Assignment: Set every record down again, exactly and completely.

The records:
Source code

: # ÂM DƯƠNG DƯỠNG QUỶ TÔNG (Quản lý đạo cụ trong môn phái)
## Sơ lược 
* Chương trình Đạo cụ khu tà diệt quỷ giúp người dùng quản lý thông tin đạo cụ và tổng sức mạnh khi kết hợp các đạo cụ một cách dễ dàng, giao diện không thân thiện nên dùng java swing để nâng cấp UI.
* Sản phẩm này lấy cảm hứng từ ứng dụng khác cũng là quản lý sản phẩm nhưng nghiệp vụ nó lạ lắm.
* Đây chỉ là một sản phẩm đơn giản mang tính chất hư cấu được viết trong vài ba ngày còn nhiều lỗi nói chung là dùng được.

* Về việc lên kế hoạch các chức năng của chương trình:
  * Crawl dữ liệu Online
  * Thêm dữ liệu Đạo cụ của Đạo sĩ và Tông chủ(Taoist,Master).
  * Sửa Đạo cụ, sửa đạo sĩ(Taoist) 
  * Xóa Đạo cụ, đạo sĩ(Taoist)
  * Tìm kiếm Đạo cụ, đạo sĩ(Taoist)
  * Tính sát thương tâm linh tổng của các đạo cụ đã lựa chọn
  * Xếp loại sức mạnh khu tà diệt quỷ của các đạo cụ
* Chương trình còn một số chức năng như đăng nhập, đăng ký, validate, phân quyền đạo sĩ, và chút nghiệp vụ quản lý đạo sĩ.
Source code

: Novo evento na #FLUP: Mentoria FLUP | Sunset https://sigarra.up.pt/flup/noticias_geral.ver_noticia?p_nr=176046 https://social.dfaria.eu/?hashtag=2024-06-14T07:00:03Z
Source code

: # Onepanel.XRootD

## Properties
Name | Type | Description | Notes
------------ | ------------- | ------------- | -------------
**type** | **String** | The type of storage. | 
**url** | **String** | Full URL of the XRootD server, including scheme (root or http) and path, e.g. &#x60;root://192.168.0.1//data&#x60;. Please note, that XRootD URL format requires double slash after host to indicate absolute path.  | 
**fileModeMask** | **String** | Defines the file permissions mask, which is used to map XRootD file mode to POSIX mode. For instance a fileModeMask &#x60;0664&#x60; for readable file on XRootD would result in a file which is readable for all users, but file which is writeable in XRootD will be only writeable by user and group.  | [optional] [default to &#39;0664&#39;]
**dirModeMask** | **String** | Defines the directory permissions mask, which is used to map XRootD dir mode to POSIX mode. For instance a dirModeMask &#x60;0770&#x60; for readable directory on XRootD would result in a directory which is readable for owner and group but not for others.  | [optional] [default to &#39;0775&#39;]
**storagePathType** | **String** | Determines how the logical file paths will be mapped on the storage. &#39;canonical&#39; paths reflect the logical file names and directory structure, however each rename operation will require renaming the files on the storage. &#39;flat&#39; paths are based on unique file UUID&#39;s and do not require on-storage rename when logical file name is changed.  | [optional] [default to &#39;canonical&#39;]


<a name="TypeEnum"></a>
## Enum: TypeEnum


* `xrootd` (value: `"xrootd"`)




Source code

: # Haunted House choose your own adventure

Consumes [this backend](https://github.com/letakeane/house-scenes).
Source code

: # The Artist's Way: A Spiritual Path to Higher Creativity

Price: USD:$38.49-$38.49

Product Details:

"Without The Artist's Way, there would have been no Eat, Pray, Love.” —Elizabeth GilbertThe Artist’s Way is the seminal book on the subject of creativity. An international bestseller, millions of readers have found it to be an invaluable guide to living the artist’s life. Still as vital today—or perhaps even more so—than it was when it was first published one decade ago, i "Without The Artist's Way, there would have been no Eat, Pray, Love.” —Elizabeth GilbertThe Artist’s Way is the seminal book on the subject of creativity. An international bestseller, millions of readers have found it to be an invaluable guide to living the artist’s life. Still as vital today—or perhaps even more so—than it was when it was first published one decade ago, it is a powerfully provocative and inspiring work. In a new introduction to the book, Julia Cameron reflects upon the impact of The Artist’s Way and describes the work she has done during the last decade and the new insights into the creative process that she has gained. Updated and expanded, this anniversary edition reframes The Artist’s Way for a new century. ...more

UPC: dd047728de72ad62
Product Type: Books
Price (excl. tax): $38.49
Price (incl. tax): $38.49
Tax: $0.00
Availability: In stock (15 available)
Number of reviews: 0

Your solution:
Source code

: # ÂM DƯƠNG DƯỠNG QUỶ TÔNG (Quản lý đạo cụ trong môn phái)
## Sơ lược 
* Chương trình Đạo cụ khu tà diệt quỷ giúp người dùng quản lý thông tin đạo cụ và tổng sức mạnh khi kết hợp các đạo cụ một cách dễ dàng, giao diện không thân thiện nên dùng java swing để nâng cấp UI.
* Sản phẩm này lấy cảm hứng từ ứng dụng khác cũng là quản lý sản phẩm nhưng nghiệp vụ nó lạ lắm.
* Đây chỉ là một sản phẩm đơn giản mang tính chất hư cấu được viết trong vài ba ngày còn nhiều lỗi nói chung là dùng được.

* Về việc lên kế hoạch các chức năng của chương trình:
  * Crawl dữ liệu Online
  * Thêm dữ liệu Đạo cụ của Đạo sĩ và Tông chủ(Taoist,Master).
  * Sửa Đạo cụ, sửa đạo sĩ(Taoist) 
  * Xóa Đạo cụ, đạo sĩ(Taoist)
  * Tìm kiếm Đạo cụ, đạo sĩ(Taoist)
  * Tính sát thương tâm linh tổng của các đạo cụ đã lựa chọn
  * Xếp loại sức mạnh khu tà diệt quỷ của các đạo cụ
* Chương trình còn một số chức năng như đăng nhập, đăng ký, validate, phân quyền đạo sĩ, và chút nghiệp vụ quản lý đạo sĩ.
Source code

: Novo evento na #FLUP: Mentoria FLUP | Sunset https://sigarra.up.pt/flup/noticias_geral.ver_noticia?p_nr=176046 https://social.dfaria.eu/?hashtag=2024-06-14T07:00:03Z
Source code

: # Onepanel.XRootD

## Properties
Name | Type | Description | Notes
------------ | ------------- | ------------- | -------------
**type** | **String** | The type of storage. | 
**url** | **String** | Full URL of the XRootD server, including scheme (root or http) and path, e.g. &#x60;root://192.168.0.1//data&#x60;. Please note, that XRootD URL format requires double slash after host to indicate absolute path.  | 
**fileModeMask** | **String** | Defines the file permissions mask, which is used to map XRootD file mode to POSIX mode. For instance a fileModeMask &#x60;0664&#x60; for readable file on XRootD would result in a file which is readable for all users, but file which is writeable in XRootD will be only writeable by user and group.  | [optional] [default to &#39;0664&#39;]
**dirModeMask** | **String** | Defines the directory permissions mask, which is used to map XRootD dir mode to POSIX mode. For instance a dirModeMask &#x60;0770&#x60; for readable directory on XRootD would result in a directory which is readable for owner and group but not for others.  | [optional] [default to &#39;0775&#39;]
**storagePathType** | **String** | Determines how the logical file paths will be mapped on the storage. &#39;canonical&#39; paths reflect the logical file names and directory structure, however each rename operation will require renaming the files on the storage. &#39;flat&#39; paths are based on unique file UUID&#39;s and do not require on-storage rename when logical file name is changed.  | [optional] [default to &#39;canonical&#39;]


<a name="TypeEnum"></a>
## Enum: TypeEnum


* `xrootd` (value: `"xrootd"`)




Source code

: # Haunted House choose your own adventure

Consumes [this backend](https://github.com/letakeane/house-scenes).
Source code

: # The Artist's Way: A Spiritual Path to Higher Creativity

Price: USD:$38.49-$38.49

Product Details:

"Without The Artist's Way, there would have been no Eat, Pray, Love.” —Elizabeth GilbertThe Artist’s Way is the seminal book on the subject of creativity. An international bestseller, millions of readers have found it to be an invaluable guide to living the artist’s life. Still as vital today—or perhaps even more so—than it was when it was first published one decade ago, i "Without The Artist's Way, there would have been no Eat, Pray, Love.” —Elizabeth GilbertThe Artist’s Way is the seminal book on the subject of creativity. An international bestseller, millions of readers have found it to be an invaluable guide to living the artist’s life. Still as vital today—or perhaps even more so—than it was when it was first published one decade ago, it is a powerfully provocative and inspiring work. In a new introduction to the book, Julia Cameron reflects upon the impact of The Artist’s Way and describes the work she has done during the last decade and the new insights into the creative process that she has gained. Updated and expanded, this anniversary edition reframes The Artist’s Way for a new century. ...more

UPC: dd047728de72ad62
Product Type: Books
Price (excl. tax): $38.49
Price (incl. tax): $38.49
Tax: $0.00
Availability: In stock (15 available)
Number of reviews: 0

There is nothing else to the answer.